I did not sign up for this.
This thought went through my head as a screaming four-week-old newborn was lying in front of me.
I was completely out of my depth.
Surely this isn’t what motherhood was supposed to be like?
Looking back at those dark days, I cringe at the thought that I didn’t “like” our baby.
I cringe at the mere thought that I had wished I never got pregnant, that I missed my “old life”, that this baby changed our perfect little lives irrevocably.
As I am writing this, I feel shame and guilt for even uttering these words, but this is the reality that I faced those first six weeks of our son’s life.
His birth was not an easy one.
I was booked for a C-section the coming Monday, but that Sunday afternoon, my water broke. I froze.
This was not part of the plan.
We rushed to the hospital and within an hour he was already crowning and keen on entering this world.
After being discharged I had a sudden rise in blood pressure and was rushed back to the hospital only to be booked back in for another week.
I remember that first night one of the ward sisters asked if she could bring me my son.

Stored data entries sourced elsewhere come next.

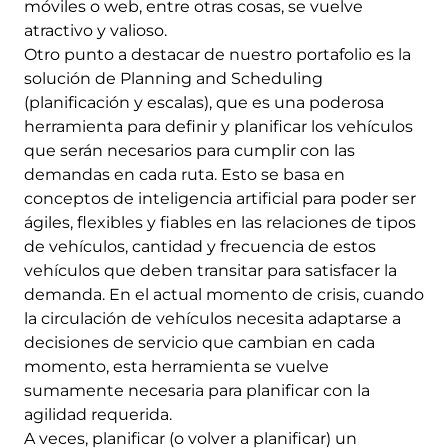
móviles o web, entre otras cosas, se vuelve
atractivo y valioso.
Otro punto a destacar de nuestro portafolio es la
solución de Planning and Scheduling
(planificación y escalas), que es una poderosa
herramienta para definir y planificar los vehículos
que serán necesarios para cumplir con las
demandas en cada ruta. Esto se basa en
conceptos de inteligencia artificial para poder ser
ágiles, flexibles y fiables en las relaciones de tipos
de vehículos, cantidad y frecuencia de estos
vehículos que deben transitar para satisfacer la
demanda. En el actual momento de crisis, cuando
la circulación de vehículos necesita adaptarse a
decisiones de servicio que cambian en cada
momento, esta herramienta se vuelve
sumamente necesaria para planificar con la
agilidad requerida.
A veces, planificar (o volver a planificar) un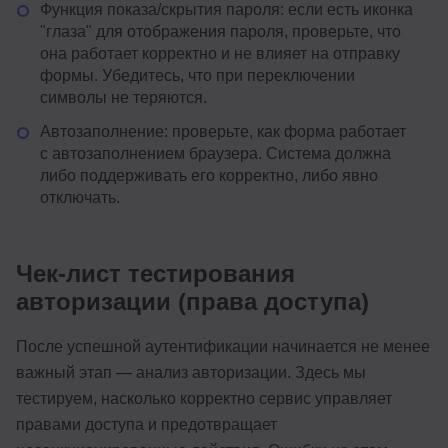
Функция показа/скрытия пароля: если есть иконка
"глаза" для отображения пароля, проверьте, что
она работает корректно и не влияет на отправку
формы. Убедитесь, что при переключении
символы не теряются.
Автозаполнение: проверьте, как форма работает
с автозаполнением браузера. Система должна
либо поддерживать его корректно, либо явно
отключать.
Чек-лист тестирования
авторизации (права доступа)
После успешной аутентификации начинается не менее
важный этап — анализ авторизации. Здесь мы
тестируем, насколько корректно сервис управляет
правами доступа и предотвращает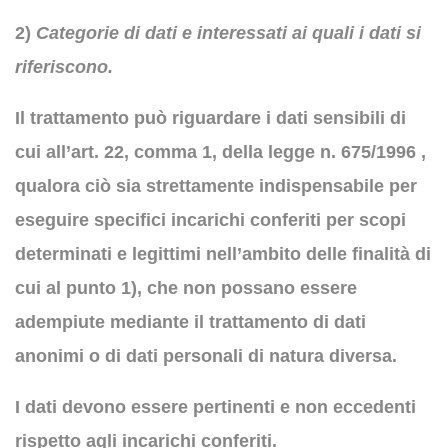
2)
Categorie di dati e interessati ai quali i dati si
riferiscono.
Il trattamento può riguardare i dati sensibili di
cui all’art. 22, comma 1, della legge n. 675/1996 ,
qualora ciò sia strettamente indispensabile per
eseguire specifici incarichi conferiti per scopi
determinati e legittimi nell’ambito delle finalità di
cui al punto 1), che non possano essere
adempiute mediante il trattamento di dati
anonimi o di dati personali di natura diversa.
I dati devono essere pertinenti e non eccedenti
rispetto agli incarichi conferiti.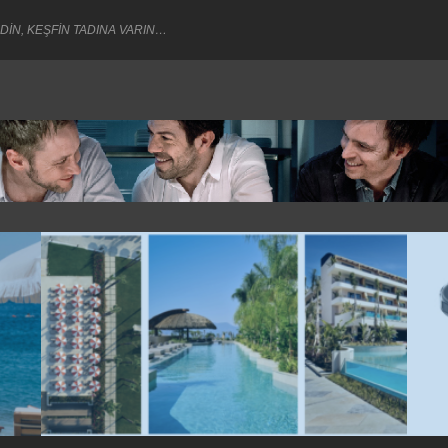
DİN, KEŞFİN TADINA VARIN…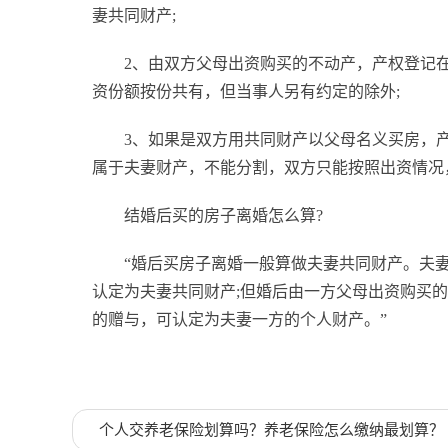
妻共同财产;
2、由双方父母出资购买的不动产，产权登记
资份额按份共有，但当事人另有约定的除外;
3、如果是双方用共同财产以父母名义买房，
属于夫妻财产，不能分割，双方只能按照出资情况
结婚后买的房子离婚怎么算?
“婚后买房子离婚一般算做夫妻共同财产。夫
认定为夫妻共同财产;但婚后由一方父母出资购买
的赠与，可认定为夫妻一方的个人财产。”
标签：
结婚后买的房子是夫妻共同财产吗
个人交养老保险划算吗？养老保险怎么缴纳最划算？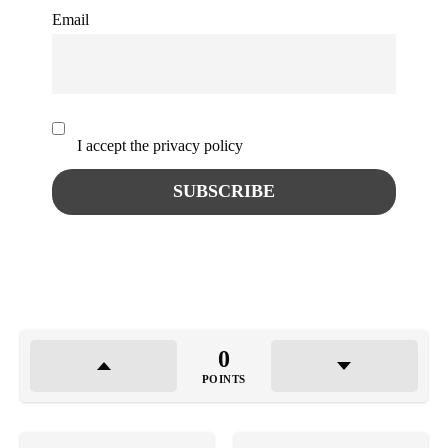
Email
I accept the privacy policy
0
POINTS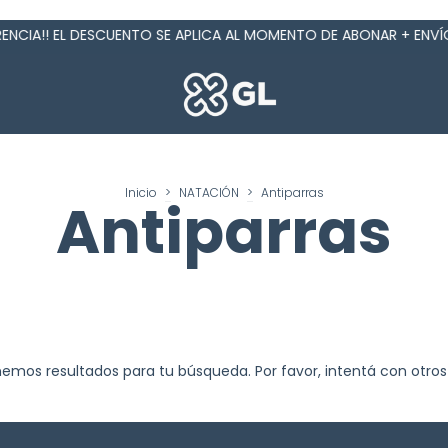
CIA!! EL DESCUENTO SE APLICA AL MOMENTO DE ABONAR + ENVÍOS G
Inicio
>
NATACIÓN
>
Antiparras
Antiparras
emos resultados para tu búsqueda. Por favor, intentá con otros f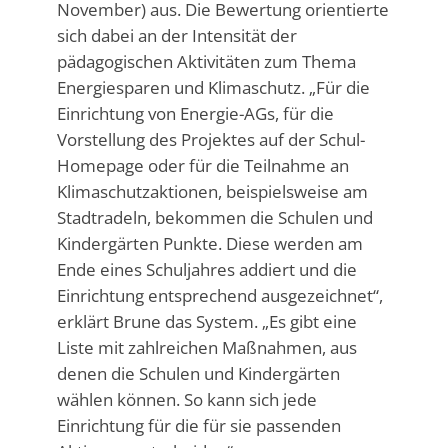
November) aus. Die Bewertung orientierte
sich dabei an der Intensität der
pädagogischen Aktivitäten zum Thema
Energiesparen und Klimaschutz. „Für die
Einrichtung von Energie-AGs, für die
Vorstellung des Projektes auf der Schul-
Homepage oder für die Teilnahme an
Klimaschutzaktionen, beispielsweise am
Stadtradeln, bekommen die Schulen und
Kindergärten Punkte. Diese werden am
Ende eines Schuljahres addiert und die
Einrichtung entsprechend ausgezeichnet“,
erklärt Brune das System. „Es gibt eine
Liste mit zahlreichen Maßnahmen, aus
denen die Schulen und Kindergärten
wählen können. So kann sich jede
Einrichtung für die für sie passenden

It felt so strange hearing those words. My . . . son?
After six weeks of being back home it hit me—I never spoke a single word to “my son” in those first six weeks.
I just went through the motions of breastfeeding, changing diapers, burping.
I was holding my breath every time I changed a diaper as he cried wishing I was somewhere else.
I would sleep the days away, barely holding on to each day, sleep deprived, tired, anxious.
Both my husband and I were diagnosed with postpartum depression and anxiety disorder. We both struggled to bond with this foreign little human being in our home.
I would lie awake at night anxious, awaiting the next cry.
After six weeks, things gradually got easier. I felt better equipped and came to the realization that I only needed to be good enough for our baby.
I wasn’t a bad mother—I was the perfect mother for him, and that was all that mattered.
When he got upset, I started talking to him, instead of holding my breath.
I reassured him that everything would be OK and he suddenly stopped crying, almost relieved to hear my voice.
That was all he wanted.
Love.
Reassurance.
I felt resentment for myself for having missed out on those first few weeks of his life. Looking back at photos I took of him, I realize I never took photos of myself; I hated myself for the person I had turned into.
He is now five months and the most loving, cheerful little boy and my heart swells with pride seeing how we made this precious little person.
I love our son, I love our new life, I love the change he brought into our lives.
Now there is no resentment, only contentment, for now I understand what my purpose in life is.
To be a mother to this sweet little boy.